## DESCRIPTION OF THE TASK
Below is a listing to repeat exactly, with its pictures left out.

··· DATASET EXCERPT ···

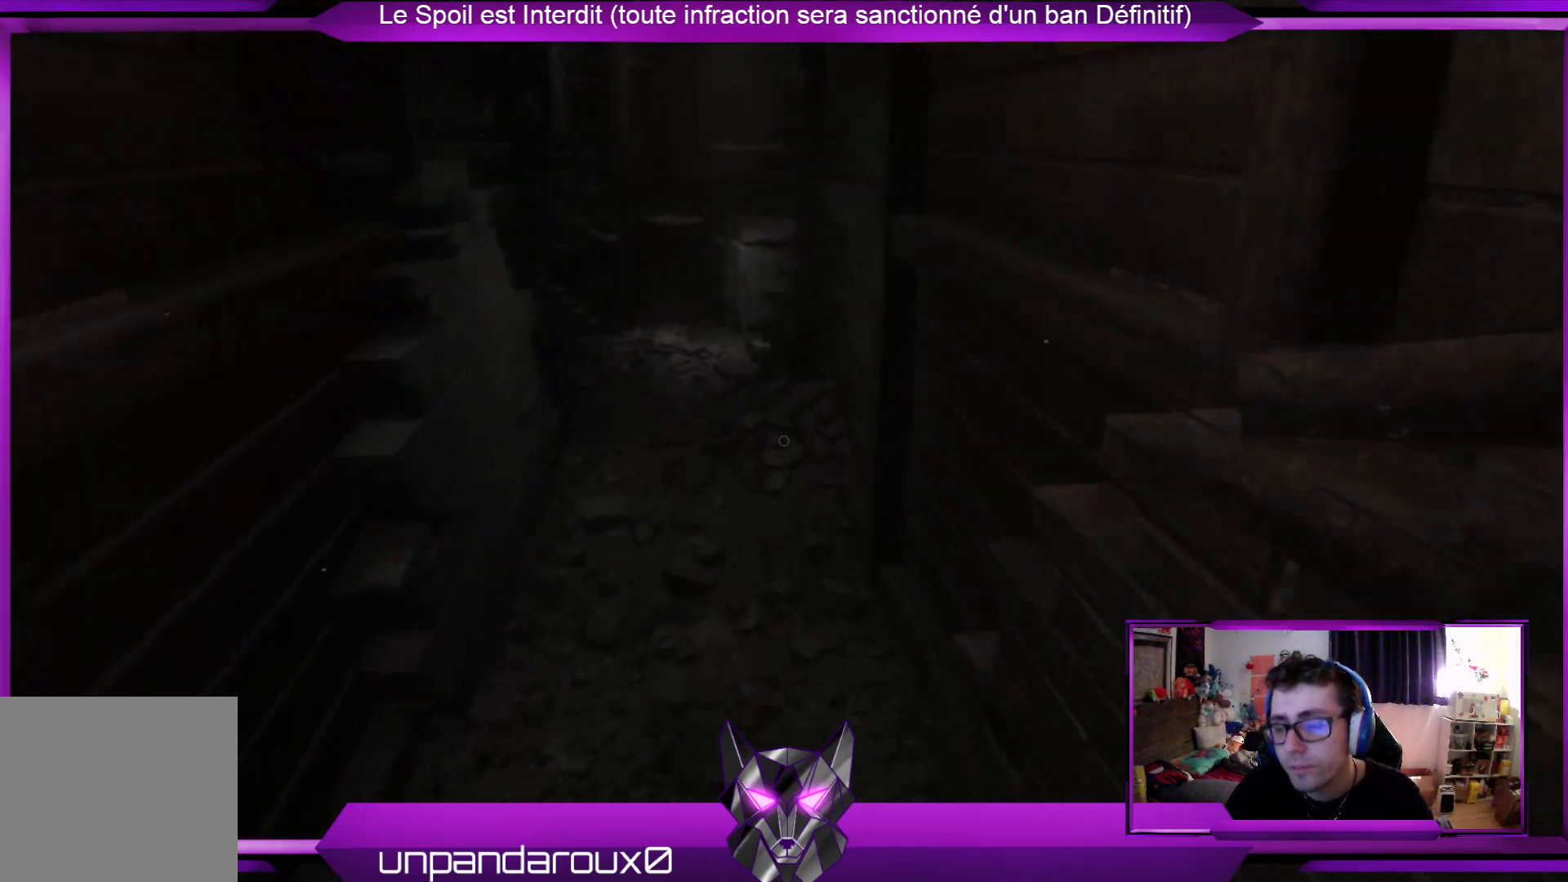
{"buttons": [], "left_stick": "up", "right_stick": "up-left", "events": [[501, "right_stick", "up-left"]]}
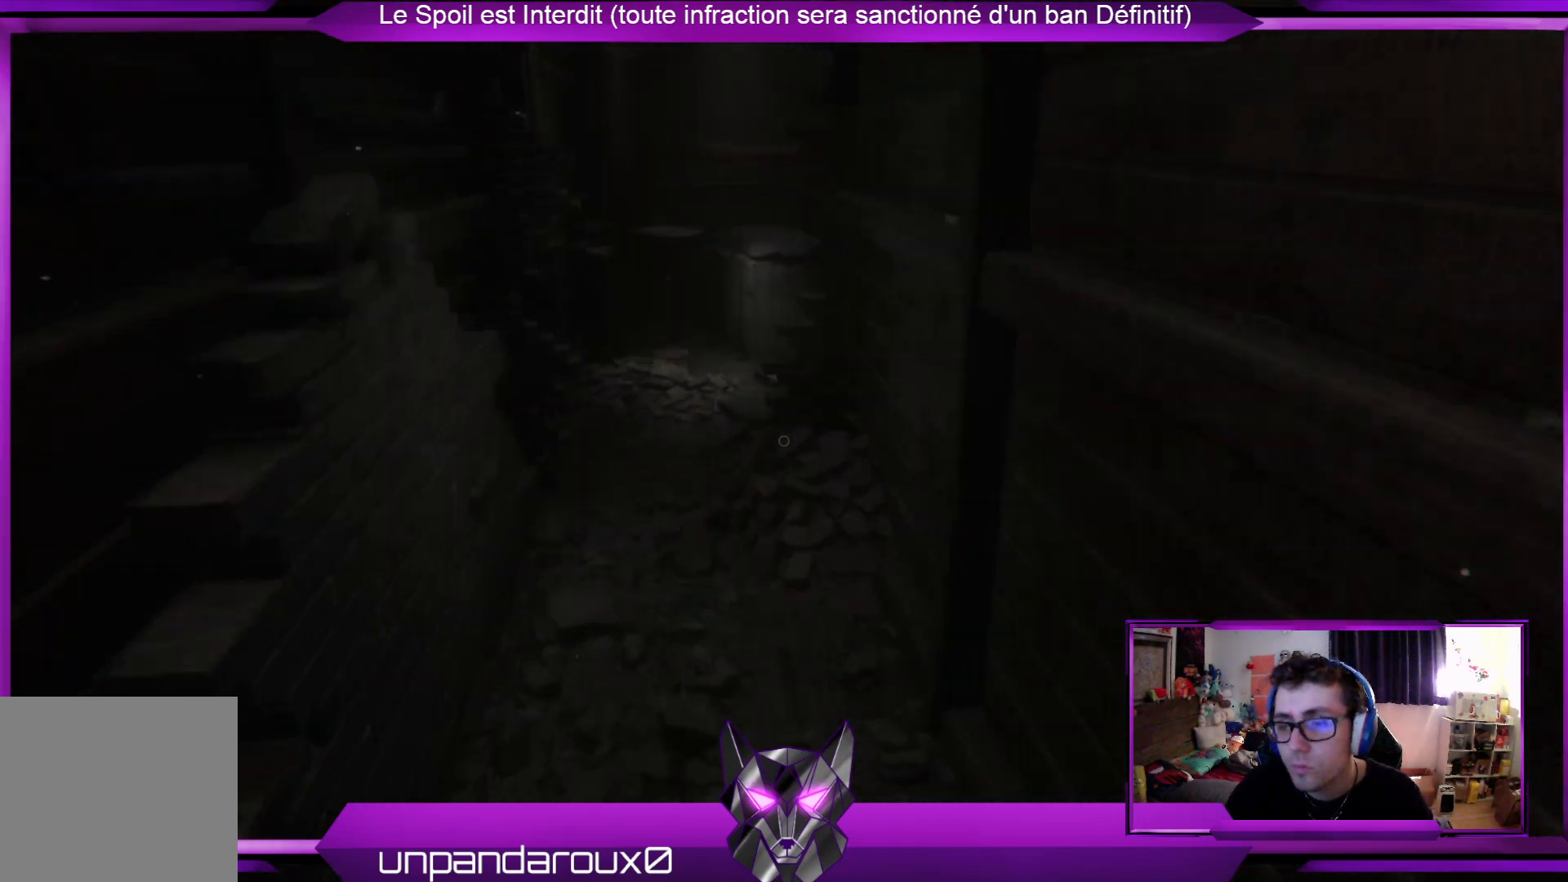
{"buttons": [], "left_stick": "up", "right_stick": "right", "events": [[134, "right_stick", "center"], [468, "right_stick", "right"]]}
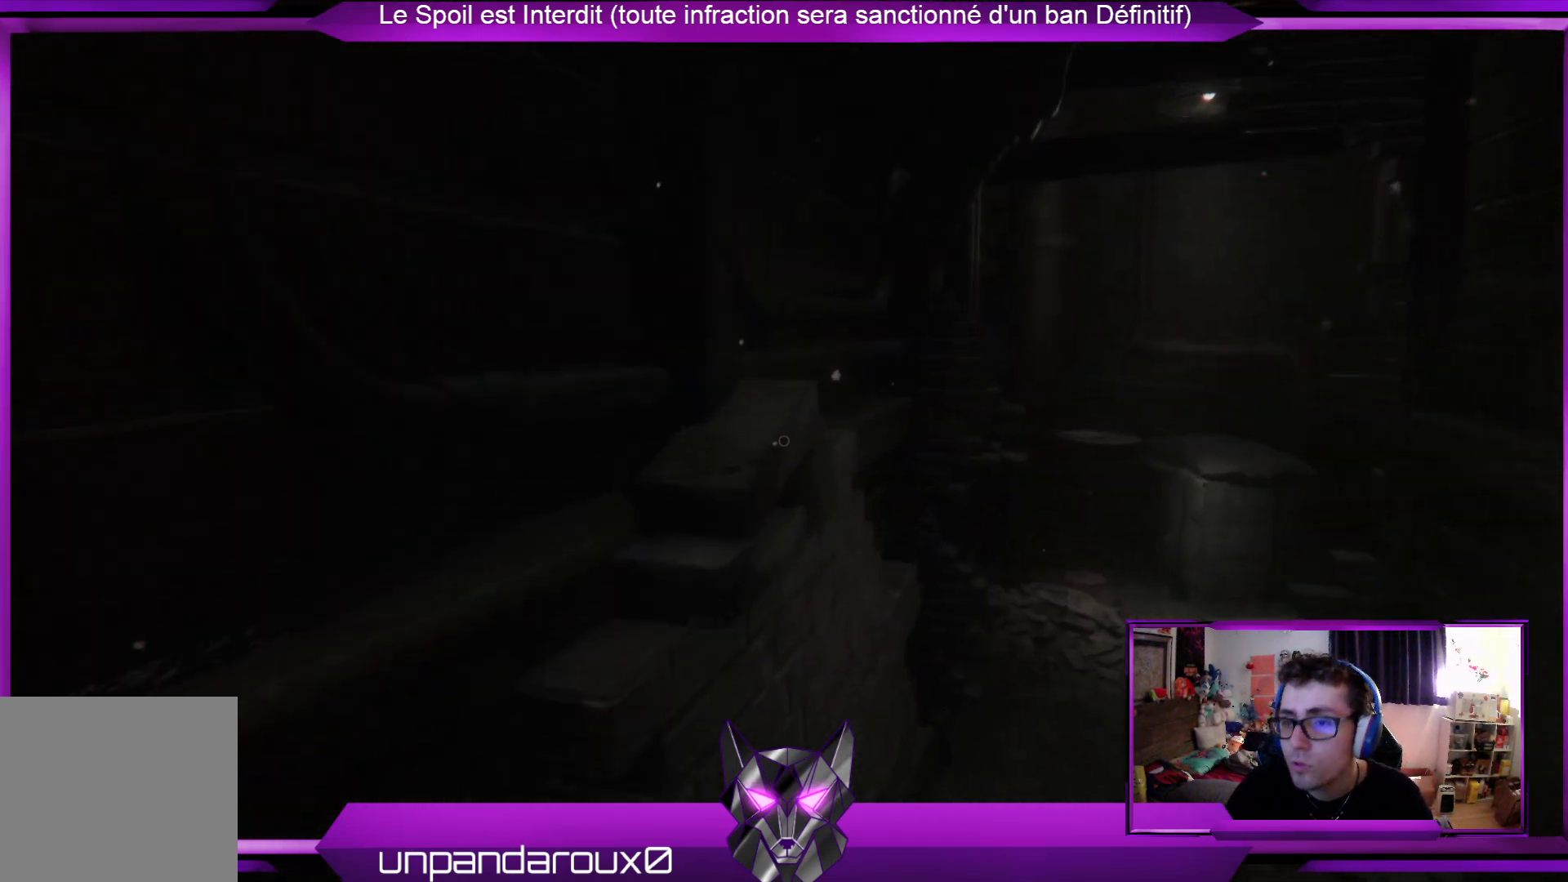
{"buttons": [], "left_stick": "up", "right_stick": "center", "events": [[101, "right_stick", "center"]]}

···

## OUTPUT OF THE TASK
{"buttons": [], "left_stick": "up", "right_stick": "up-left", "events": [[501, "right_stick", "up-left"]]}
{"buttons": [], "left_stick": "up", "right_stick": "right", "events": [[134, "right_stick", "center"], [468, "right_stick", "right"]]}
{"buttons": [], "left_stick": "up", "right_stick": "center", "events": [[101, "right_stick", "center"]]}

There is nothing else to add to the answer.